Organized by the Open Cities Platform, this talk explores how the everyday experience of public space has changed during the pandemic for men and women. In light of data obtained from social media and newspapers, it examines how the restriction of public spaces and activities within the scope of lockdown measures generated different gendered practices and consequences, with a special attention on women’s everyday experiences of gendered violence and safety issues across the public-private division.

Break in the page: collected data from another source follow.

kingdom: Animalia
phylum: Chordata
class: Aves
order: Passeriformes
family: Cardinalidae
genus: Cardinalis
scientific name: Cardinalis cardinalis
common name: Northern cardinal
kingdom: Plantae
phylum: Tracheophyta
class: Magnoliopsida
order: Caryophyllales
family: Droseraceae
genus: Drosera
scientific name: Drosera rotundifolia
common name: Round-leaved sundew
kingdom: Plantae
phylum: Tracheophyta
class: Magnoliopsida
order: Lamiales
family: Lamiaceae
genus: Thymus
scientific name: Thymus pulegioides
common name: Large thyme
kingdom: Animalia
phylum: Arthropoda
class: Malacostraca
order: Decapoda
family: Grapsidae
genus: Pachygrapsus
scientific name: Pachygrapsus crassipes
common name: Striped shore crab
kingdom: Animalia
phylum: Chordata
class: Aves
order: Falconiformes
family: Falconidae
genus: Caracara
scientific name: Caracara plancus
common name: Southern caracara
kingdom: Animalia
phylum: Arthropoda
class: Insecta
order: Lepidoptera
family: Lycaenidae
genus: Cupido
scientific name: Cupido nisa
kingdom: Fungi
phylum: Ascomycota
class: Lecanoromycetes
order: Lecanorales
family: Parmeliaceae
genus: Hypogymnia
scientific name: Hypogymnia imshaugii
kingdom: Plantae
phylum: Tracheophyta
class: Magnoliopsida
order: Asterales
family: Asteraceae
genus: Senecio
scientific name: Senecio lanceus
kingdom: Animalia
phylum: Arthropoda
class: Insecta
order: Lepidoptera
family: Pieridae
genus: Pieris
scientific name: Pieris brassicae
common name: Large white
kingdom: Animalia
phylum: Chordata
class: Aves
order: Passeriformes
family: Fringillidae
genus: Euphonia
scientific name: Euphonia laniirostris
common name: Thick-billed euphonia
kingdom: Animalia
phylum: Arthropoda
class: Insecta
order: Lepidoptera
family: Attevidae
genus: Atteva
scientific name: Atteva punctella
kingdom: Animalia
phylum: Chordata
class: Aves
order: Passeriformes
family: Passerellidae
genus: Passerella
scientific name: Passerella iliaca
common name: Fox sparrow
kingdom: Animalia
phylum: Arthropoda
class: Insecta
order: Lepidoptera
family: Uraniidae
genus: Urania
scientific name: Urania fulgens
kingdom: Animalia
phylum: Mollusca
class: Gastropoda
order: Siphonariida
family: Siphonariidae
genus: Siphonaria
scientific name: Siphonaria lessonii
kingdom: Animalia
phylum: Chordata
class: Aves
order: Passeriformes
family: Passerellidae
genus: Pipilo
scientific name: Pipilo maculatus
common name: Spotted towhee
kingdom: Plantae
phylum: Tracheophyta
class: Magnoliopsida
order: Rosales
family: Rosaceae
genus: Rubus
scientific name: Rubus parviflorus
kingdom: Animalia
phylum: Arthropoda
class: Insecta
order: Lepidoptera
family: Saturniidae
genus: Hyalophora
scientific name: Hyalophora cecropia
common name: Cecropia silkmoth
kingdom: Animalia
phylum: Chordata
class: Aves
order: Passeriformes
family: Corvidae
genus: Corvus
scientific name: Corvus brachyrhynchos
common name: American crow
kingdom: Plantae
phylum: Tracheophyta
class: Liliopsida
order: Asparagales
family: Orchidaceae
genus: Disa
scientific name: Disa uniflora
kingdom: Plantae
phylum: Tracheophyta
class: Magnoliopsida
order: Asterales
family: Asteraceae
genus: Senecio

This event encompasses a keynote lecture by Dr Selda Tuncer, Associate Professor in Sociology at at Van 100. Yıl University, Turkey, followed by a masterclass aimed at graduate students working on topics related to crisis, gender, and urban space. Dr Tuncer has long-standing research experience on topics related to feminist geography, gender, public space, and everyday life. Graduate students will be assigned readings in advance and will get the chance to directly engage with Dr Selda Tuncer following her keynote lecture. The masterclass will be open to all interested in graduate students and last approximately 1.5 hours. The event will be moderated by Dr Marlene Schäfers.

Dr Selda Tuncer is an associate professor of Sociology at Van 100. Yıl University in Turkey and author of Women and Public Space in Turkey: Gender, Modernity and the Urban Experience (I.B. Tauris, 2018). Her ongoing research investigates the gendered transformation of public space and its effects on women’s relationship with both public and private spaces in today’s neoliberal and conservative authoritarian regimes. She will be a visiting researcher at Utrecht University from June to August 2024.

Dr Marlene Schäfers is assistant professor in Cultural Anthropology at Utrecht University and author of Voices that Matter: Kurdish Women at the Limits of Representation in Contemporary Turkey (University of Chicago Press, 2022). She works on gender, voice, memory, and the politics of (im)mortality. She is currently leading an NWO-funded research project on migration across the Turkey-Iran border.